CT scans are a kind of X-ray and are typically ordered to look for things such as appendicitis, trauma, or abnormal growths. Fluoroscopy is a method of ‘real time’ X-ray that allows radiologists to see movement, rather than one still image. Fluoroscopy is frequently used to see movement during swallowing, to evaluate for proper drainage of urine from the bladder, and to evaluate the position and movement of bowel.
The lower radiation dose for CT scans is made possible by newly available imaging software that can mathematically calculate the image information in CT using less radiation exposure. The software, called AIDR 3D was purchased from Toshiba for $200,000 and can reduce radiation exposure by as much as 80 percent. The radiation dose reduction is greatest when imaging the neck, chest, and abdomen.
“There is a limit to how low a radiation dose can be used and still get a diagnostic image. If the dose is too low, there won't be enough information to make a clear image,” explains Ey. “The new CT upgrade allows a lower dose than what we have been using thanks to more sophisticated software that can create as clear an image as before with less information and hence less radiation.”
The department of medical imaging also recently added two new pulsed fluoroscopy radiology units and upgraded equipment to digital technology. This new equipment is more sensitive and requires less radiation to produce a clear image, reducing the exposure by as much as 50 percent.

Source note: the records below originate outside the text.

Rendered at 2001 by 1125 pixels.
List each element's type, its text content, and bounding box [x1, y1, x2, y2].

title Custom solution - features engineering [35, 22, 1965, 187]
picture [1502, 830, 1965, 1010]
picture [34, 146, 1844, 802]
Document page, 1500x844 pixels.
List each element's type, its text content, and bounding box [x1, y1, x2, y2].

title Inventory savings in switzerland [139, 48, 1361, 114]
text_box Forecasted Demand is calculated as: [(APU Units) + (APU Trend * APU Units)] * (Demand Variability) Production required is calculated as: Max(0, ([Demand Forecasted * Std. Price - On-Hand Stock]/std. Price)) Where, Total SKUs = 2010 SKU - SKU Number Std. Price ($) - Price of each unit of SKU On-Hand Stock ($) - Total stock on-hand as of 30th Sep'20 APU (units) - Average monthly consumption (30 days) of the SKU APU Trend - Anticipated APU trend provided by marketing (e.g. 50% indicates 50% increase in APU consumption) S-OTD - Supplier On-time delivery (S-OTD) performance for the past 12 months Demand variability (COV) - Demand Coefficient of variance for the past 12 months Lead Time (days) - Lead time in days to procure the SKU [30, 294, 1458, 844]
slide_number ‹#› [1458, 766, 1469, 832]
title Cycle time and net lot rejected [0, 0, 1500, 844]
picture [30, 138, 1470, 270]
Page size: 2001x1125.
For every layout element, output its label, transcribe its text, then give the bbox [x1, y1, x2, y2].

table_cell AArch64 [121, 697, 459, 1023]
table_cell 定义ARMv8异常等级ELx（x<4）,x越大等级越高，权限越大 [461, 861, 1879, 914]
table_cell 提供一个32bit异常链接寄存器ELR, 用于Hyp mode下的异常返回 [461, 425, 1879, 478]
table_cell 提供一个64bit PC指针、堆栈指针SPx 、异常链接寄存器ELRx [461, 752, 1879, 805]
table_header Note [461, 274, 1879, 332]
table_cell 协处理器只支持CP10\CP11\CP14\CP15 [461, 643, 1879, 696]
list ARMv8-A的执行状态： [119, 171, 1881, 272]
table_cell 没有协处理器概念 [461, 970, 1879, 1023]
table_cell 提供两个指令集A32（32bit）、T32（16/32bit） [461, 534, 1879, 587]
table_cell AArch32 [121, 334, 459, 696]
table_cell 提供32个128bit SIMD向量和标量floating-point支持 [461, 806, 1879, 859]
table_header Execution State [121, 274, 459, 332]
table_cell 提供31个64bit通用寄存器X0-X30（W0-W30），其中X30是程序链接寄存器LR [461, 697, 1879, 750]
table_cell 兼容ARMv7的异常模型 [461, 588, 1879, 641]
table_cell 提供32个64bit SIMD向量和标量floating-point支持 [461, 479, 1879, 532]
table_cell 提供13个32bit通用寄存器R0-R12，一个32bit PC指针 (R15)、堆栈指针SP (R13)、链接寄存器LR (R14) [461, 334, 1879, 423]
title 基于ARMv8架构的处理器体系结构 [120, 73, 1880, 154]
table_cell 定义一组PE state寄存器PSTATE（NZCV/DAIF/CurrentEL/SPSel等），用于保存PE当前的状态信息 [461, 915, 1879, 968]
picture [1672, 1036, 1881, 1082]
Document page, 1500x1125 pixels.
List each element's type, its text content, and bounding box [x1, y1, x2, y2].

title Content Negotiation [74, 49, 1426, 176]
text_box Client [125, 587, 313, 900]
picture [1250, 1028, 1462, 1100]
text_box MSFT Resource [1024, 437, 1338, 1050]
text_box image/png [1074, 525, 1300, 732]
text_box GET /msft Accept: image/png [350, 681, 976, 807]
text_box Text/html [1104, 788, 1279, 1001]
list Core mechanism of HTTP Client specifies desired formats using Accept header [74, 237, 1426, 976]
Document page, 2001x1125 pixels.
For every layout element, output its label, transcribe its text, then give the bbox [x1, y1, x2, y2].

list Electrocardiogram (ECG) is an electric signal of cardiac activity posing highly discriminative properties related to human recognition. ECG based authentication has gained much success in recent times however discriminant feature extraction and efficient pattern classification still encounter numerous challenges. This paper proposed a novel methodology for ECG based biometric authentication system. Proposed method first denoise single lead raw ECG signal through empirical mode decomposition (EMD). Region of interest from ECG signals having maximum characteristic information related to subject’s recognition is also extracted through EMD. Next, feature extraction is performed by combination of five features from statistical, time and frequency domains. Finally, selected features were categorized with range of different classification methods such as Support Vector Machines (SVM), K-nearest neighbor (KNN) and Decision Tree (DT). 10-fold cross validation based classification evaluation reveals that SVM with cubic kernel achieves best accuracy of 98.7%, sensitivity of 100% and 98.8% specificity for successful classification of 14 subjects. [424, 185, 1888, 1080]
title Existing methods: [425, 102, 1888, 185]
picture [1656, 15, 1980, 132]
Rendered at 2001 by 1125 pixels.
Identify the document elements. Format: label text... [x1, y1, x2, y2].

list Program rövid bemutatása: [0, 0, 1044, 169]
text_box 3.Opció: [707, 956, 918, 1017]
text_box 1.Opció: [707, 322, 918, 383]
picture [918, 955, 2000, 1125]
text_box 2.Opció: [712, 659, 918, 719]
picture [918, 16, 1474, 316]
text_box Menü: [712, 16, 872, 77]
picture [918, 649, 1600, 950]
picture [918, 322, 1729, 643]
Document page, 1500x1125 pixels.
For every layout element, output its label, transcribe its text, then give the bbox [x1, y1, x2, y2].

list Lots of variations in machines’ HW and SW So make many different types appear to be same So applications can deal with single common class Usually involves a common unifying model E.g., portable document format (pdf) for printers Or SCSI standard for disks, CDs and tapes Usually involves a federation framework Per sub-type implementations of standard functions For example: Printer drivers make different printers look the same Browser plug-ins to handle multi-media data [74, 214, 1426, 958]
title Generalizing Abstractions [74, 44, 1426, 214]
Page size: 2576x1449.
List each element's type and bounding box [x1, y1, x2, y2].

Dayton Children’s performs nearly 3,500 CT scans and over 3,000 fluoroscopy studies each year on children of all ages, from the tiniest infant to full-grown teenagers. The radiologists at Dayton Children’s are early adopters of the Image Gently pledge which promises to constantly take steps to reduce the amount of radiation used on patients. “At Dayton Children’s, we constantly seek to learn new and better ways to image children keeping their health and welfare above all else,” says Ey. “We consider each child and their condition individually in order to perform the most appropriate imaging study.”